# DESCRIPTION OF THE TASK
Recast the data from its start through the line containing "1 Covered + 1 Open" as a Markdown table with the columns Row and Line. Give each line its own numbered row, and leave out any blank lines.

DATA FOR ANALYSIS section start

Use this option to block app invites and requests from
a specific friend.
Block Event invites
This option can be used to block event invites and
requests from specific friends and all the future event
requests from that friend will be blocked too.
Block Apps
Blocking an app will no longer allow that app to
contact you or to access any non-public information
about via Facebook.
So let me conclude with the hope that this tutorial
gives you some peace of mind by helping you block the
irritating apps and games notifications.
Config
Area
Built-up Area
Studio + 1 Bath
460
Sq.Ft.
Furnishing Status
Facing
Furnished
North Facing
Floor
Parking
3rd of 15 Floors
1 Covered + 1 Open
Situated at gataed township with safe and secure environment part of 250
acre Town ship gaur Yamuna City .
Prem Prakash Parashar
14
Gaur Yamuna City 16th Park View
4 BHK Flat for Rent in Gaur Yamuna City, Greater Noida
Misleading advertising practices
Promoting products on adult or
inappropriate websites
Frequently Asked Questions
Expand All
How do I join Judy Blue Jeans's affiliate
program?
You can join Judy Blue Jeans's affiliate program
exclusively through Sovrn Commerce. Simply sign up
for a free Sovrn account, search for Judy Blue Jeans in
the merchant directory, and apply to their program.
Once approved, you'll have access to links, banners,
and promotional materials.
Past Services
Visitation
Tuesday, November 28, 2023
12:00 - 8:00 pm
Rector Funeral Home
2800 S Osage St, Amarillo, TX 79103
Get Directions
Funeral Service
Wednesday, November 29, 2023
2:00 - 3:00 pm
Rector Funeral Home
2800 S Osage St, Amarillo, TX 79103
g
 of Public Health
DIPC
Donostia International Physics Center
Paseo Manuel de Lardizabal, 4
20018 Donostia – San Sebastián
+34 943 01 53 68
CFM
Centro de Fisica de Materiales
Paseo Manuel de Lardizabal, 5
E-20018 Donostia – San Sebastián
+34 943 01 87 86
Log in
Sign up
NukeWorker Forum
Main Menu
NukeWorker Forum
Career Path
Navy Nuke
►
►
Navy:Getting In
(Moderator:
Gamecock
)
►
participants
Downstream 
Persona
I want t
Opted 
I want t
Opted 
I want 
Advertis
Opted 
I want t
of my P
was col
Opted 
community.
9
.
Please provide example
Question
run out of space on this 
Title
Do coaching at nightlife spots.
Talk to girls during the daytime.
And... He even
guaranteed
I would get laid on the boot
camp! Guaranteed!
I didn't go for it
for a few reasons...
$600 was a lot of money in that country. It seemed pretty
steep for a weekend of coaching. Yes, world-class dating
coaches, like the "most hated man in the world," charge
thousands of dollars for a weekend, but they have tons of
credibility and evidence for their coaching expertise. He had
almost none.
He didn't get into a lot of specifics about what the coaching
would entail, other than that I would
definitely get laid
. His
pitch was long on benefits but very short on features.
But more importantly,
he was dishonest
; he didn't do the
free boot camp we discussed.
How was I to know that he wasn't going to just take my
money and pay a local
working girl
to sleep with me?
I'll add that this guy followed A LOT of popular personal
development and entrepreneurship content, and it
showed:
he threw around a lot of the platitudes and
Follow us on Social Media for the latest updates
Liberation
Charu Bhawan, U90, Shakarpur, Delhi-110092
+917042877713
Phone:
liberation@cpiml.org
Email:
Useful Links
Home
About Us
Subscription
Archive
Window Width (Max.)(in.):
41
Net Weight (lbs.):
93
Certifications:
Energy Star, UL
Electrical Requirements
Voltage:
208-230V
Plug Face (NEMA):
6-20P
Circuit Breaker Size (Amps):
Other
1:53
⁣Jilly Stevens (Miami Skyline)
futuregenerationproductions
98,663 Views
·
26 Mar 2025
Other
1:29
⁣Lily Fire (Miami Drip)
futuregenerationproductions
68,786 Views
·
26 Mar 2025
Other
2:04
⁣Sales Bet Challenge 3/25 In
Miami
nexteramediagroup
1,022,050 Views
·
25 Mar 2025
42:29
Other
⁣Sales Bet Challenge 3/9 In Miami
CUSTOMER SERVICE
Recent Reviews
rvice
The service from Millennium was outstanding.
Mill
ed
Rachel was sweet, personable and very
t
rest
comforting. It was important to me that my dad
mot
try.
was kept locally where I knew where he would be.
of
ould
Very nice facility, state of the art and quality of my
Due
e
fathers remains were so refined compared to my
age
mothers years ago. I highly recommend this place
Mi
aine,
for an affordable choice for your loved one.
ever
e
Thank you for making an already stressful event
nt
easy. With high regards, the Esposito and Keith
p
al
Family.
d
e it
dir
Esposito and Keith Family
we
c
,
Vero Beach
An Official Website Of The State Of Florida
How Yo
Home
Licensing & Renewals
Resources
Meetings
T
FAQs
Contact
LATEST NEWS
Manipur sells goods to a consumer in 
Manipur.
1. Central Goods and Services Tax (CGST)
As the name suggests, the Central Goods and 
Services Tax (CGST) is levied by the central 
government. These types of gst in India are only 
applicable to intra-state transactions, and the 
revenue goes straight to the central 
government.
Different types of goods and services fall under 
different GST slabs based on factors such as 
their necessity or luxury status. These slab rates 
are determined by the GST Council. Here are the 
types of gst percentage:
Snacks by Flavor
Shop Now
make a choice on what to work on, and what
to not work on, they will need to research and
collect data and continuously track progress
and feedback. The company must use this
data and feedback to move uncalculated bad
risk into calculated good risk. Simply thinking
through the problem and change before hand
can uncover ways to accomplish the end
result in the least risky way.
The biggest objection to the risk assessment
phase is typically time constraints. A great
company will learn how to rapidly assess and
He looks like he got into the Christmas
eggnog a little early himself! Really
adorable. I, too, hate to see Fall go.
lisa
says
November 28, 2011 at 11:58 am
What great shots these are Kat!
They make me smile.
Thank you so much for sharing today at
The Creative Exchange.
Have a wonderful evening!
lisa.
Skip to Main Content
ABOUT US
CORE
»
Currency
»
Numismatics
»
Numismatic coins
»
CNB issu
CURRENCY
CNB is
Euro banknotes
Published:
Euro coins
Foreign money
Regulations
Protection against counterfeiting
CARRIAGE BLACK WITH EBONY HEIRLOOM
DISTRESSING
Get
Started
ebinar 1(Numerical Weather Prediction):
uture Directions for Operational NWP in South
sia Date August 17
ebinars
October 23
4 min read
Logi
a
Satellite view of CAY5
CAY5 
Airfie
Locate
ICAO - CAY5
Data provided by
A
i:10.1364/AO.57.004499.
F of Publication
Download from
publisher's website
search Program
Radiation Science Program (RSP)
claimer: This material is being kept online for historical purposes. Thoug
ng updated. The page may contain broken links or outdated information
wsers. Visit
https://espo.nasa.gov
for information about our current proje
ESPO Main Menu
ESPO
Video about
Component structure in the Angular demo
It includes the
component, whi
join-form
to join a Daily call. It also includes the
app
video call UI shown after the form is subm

DATA FOR ANALYSIS section end

# YOUR SOLUTION
| Row | Line |
|---|---|
| 1 | Use this option to block app invites and requests from |
| 2 | a specific friend. |
| 3 | Block Event invites |
| 4 | This option can be used to block event invites and |
| 5 | requests from specific friends and all the future event |
| 6 | requests from that friend will be blocked too. |
| 7 | Block Apps |
| 8 | Blocking an app will no longer allow that app to |
| 9 | contact you or to access any non-public information |
| 10 | about via Facebook. |
| 11 | So let me conclude with the hope that this tutorial |
| 12 | gives you some peace of mind by helping you block the |
| 13 | irritating apps and games notifications. |
| 14 | Config |
| 15 | Area |
| 16 | Built-up Area |
| 17 | Studio + 1 Bath |
| 18 | 460 |
| 19 | Sq.Ft. |
| 20 | Furnishing Status |
| 21 | Facing |
| 22 | Furnished |
| 23 | North Facing |
| 24 | Floor |
| 25 | Parking |
| 26 | 3rd of 15 Floors |
| 27 | 1 Covered + 1 Open |